§ **LISTED ENTRIES**:
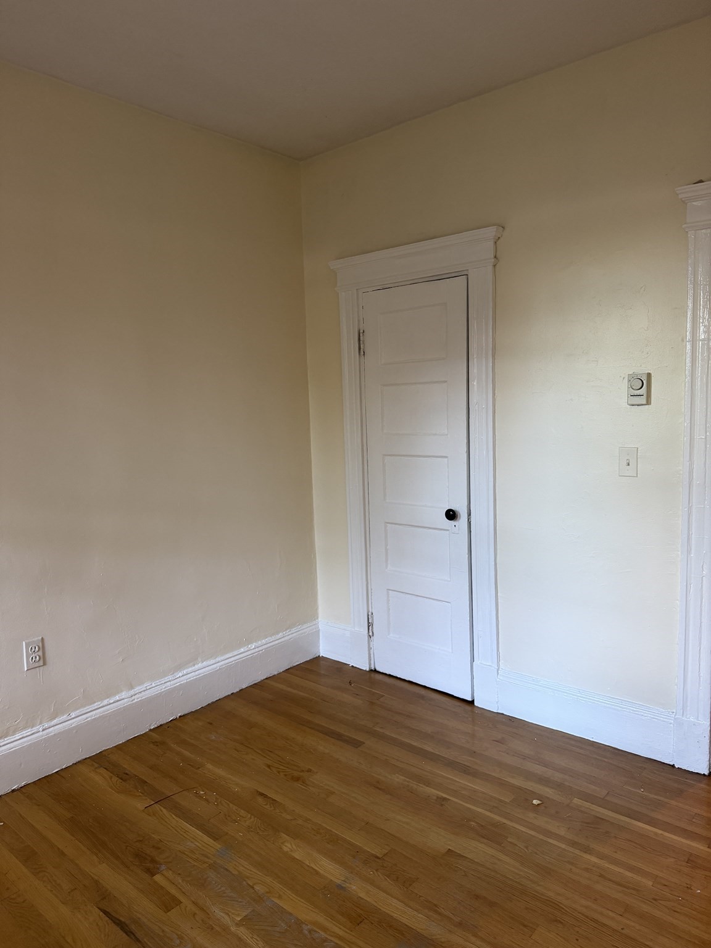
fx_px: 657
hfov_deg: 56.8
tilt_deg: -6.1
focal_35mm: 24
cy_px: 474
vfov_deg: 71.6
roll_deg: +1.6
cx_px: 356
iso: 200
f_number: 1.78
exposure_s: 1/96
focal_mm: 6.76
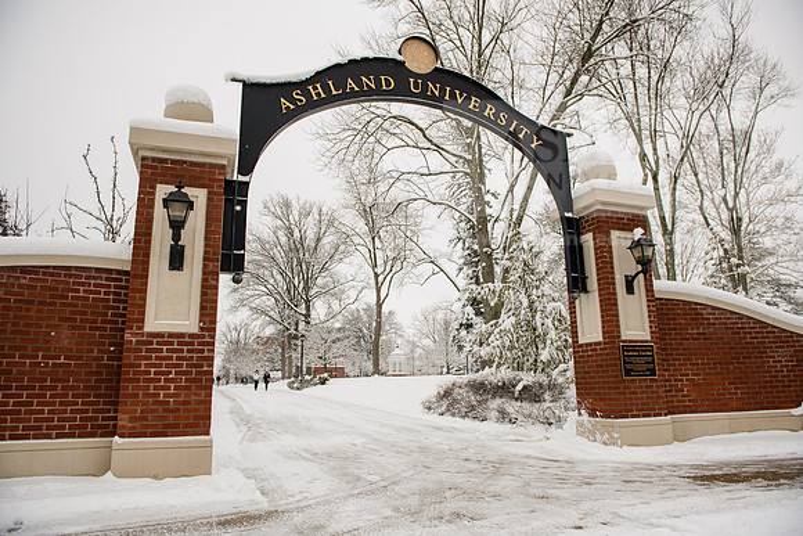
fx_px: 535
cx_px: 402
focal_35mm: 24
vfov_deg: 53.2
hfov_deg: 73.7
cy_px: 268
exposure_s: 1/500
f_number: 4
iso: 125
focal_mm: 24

...

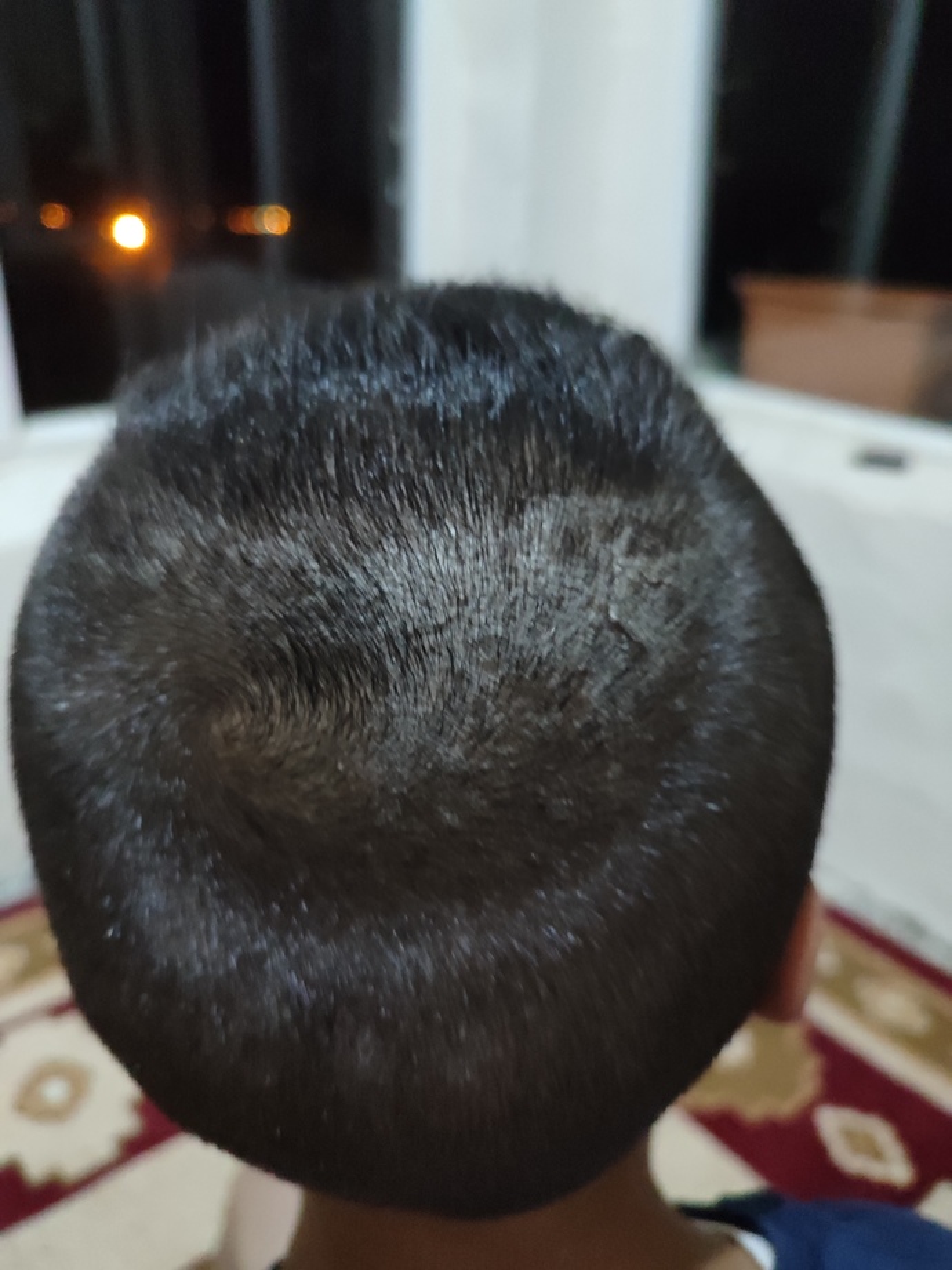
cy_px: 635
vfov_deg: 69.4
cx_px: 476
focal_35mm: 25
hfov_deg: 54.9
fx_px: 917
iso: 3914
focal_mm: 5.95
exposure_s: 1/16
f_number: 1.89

* * *

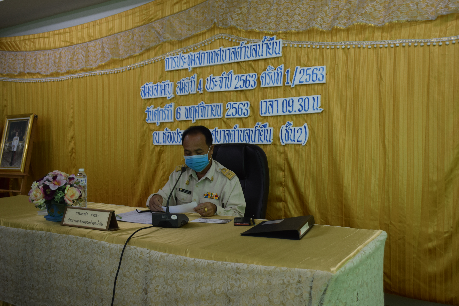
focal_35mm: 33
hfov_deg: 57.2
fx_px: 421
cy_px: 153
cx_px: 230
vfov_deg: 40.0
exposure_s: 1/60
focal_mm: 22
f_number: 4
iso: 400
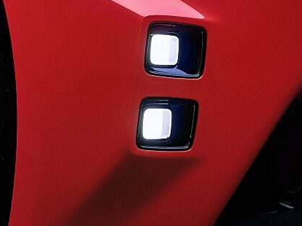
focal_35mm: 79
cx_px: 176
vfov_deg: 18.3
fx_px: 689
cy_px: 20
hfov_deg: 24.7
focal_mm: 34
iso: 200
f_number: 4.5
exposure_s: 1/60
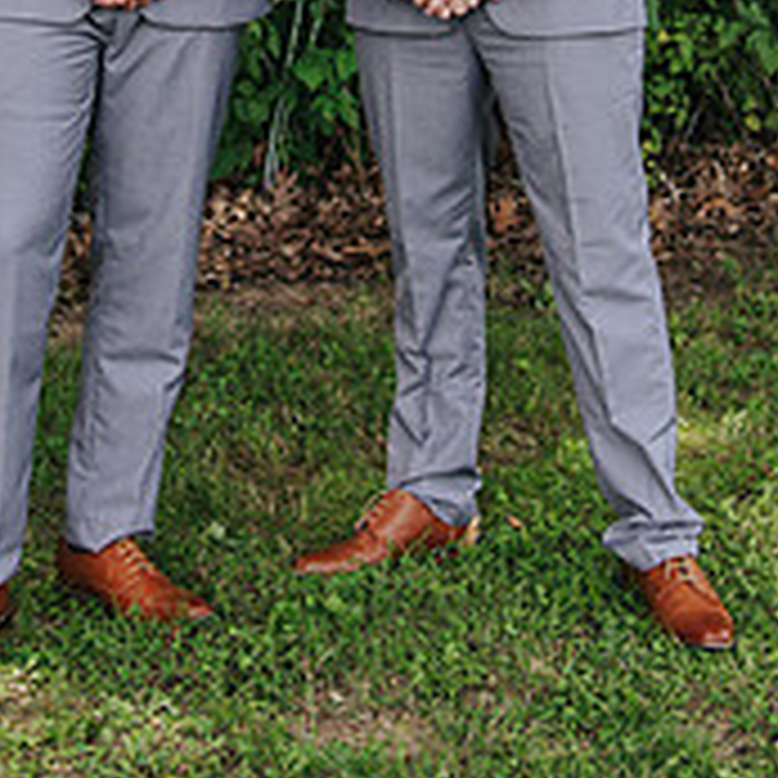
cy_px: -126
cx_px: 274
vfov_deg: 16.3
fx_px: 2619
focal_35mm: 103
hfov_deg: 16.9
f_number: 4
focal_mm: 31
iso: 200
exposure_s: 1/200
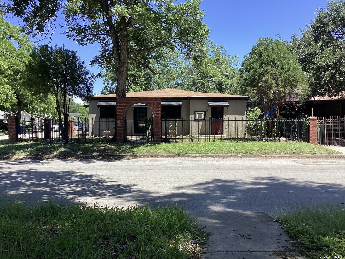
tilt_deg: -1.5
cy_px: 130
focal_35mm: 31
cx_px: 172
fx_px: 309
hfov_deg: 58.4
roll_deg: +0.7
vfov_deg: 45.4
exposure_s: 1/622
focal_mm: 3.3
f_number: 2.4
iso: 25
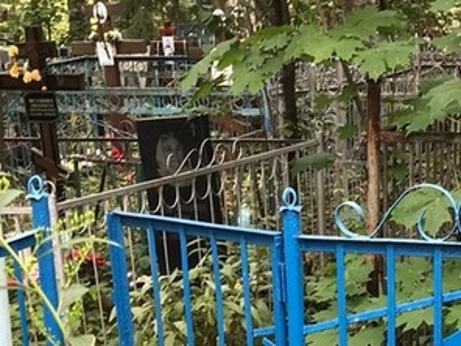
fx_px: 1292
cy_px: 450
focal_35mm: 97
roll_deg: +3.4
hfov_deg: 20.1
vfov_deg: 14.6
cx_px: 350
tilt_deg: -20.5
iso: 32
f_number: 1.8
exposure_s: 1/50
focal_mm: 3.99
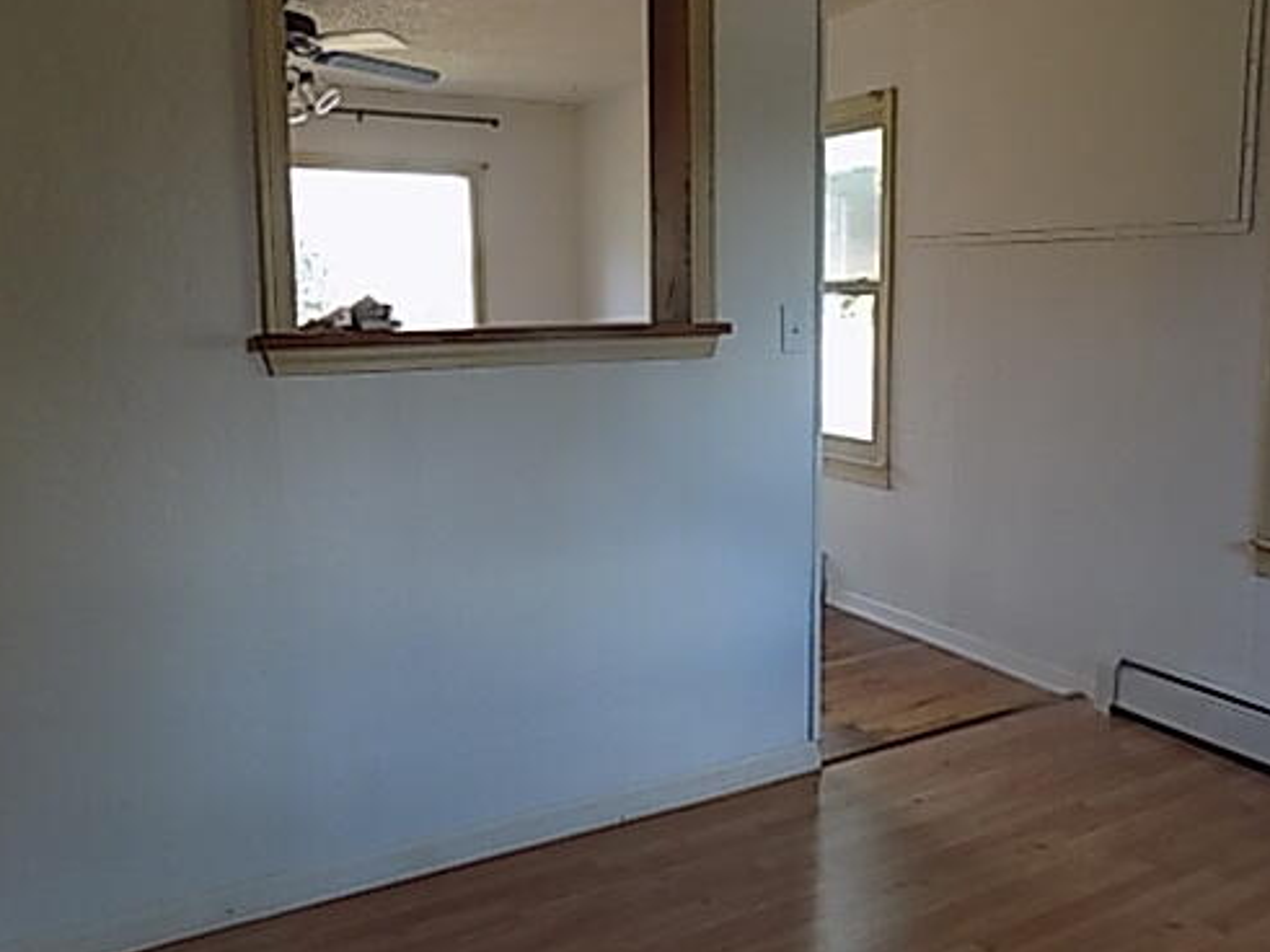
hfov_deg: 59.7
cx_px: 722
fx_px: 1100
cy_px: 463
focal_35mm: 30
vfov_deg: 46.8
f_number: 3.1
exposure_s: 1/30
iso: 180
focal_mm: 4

§ **INSTRUCTIONS TO FOLLOW**: Although pictures appear among the entries, please set down only the lines from the one with "roll_deg: +0.7" up to and including the one with "focal_mm: 4", word for word.

§ **RESPONSE FOR THIS EXERCISE**:
roll_deg: +0.7
vfov_deg: 45.4
exposure_s: 1/622
focal_mm: 3.3
f_number: 2.4
iso: 25
fx_px: 1292
cy_px: 450
focal_35mm: 97
roll_deg: +3.4
hfov_deg: 20.1
vfov_deg: 14.6
cx_px: 350
tilt_deg: -20.5
iso: 32
f_number: 1.8
exposure_s: 1/50
focal_mm: 3.99
hfov_deg: 59.7
cx_px: 722
fx_px: 1100
cy_px: 463
focal_35mm: 30
vfov_deg: 46.8
f_number: 3.1
exposure_s: 1/30
iso: 180
focal_mm: 4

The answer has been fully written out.